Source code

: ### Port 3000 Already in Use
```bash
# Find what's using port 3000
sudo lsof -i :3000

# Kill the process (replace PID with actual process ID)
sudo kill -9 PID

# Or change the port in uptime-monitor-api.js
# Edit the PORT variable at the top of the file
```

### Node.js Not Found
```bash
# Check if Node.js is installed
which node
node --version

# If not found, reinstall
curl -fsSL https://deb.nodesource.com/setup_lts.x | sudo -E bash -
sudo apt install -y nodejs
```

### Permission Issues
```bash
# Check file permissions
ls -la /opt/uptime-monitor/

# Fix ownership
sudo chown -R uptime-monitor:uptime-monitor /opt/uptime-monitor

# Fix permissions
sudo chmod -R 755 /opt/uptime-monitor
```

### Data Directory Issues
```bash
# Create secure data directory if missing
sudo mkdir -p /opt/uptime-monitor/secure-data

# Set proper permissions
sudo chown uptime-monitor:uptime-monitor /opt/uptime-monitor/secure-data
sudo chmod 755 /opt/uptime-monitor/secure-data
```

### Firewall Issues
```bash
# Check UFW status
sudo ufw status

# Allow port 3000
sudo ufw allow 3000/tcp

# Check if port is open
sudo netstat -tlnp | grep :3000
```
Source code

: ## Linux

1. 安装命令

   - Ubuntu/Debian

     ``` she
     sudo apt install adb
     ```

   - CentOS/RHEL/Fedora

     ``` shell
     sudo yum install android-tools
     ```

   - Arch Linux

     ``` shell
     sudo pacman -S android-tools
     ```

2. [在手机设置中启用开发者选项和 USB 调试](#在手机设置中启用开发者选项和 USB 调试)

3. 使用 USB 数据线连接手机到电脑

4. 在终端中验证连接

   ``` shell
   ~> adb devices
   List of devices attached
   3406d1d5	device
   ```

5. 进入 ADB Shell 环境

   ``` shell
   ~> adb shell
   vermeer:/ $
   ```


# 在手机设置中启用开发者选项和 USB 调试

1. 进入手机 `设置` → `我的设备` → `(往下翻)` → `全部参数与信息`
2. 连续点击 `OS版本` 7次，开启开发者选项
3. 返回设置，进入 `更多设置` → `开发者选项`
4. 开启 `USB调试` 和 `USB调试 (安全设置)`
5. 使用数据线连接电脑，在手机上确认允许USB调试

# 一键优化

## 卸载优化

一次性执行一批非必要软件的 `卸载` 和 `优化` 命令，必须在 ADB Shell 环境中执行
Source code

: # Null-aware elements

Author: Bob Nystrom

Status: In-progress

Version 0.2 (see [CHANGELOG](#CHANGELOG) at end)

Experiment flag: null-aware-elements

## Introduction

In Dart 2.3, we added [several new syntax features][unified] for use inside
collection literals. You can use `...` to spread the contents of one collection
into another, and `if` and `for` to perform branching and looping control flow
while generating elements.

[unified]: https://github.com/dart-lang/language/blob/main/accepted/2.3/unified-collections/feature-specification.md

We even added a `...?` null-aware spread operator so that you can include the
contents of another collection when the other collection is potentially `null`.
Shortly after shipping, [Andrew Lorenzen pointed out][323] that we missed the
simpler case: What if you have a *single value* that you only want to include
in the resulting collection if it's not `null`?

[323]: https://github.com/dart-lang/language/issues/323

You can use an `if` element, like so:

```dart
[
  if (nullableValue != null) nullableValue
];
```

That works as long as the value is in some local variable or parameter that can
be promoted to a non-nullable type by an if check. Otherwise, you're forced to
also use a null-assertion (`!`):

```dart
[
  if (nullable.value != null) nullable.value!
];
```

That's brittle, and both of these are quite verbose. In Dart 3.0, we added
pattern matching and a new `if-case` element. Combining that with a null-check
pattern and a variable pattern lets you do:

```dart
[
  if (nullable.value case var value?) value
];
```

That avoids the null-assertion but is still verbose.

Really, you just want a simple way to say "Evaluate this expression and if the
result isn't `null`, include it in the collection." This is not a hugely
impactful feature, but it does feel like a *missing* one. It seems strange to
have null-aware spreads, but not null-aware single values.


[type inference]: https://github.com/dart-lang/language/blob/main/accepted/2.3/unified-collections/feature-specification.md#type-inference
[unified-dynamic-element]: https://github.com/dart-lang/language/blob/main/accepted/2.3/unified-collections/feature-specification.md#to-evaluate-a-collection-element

**********

▶ [EXERCISE PROMPT] Provide the count of lines in the entries above that hold the word "single", and leave out everything else.

▶ [EXERCISE SOLUTION] 2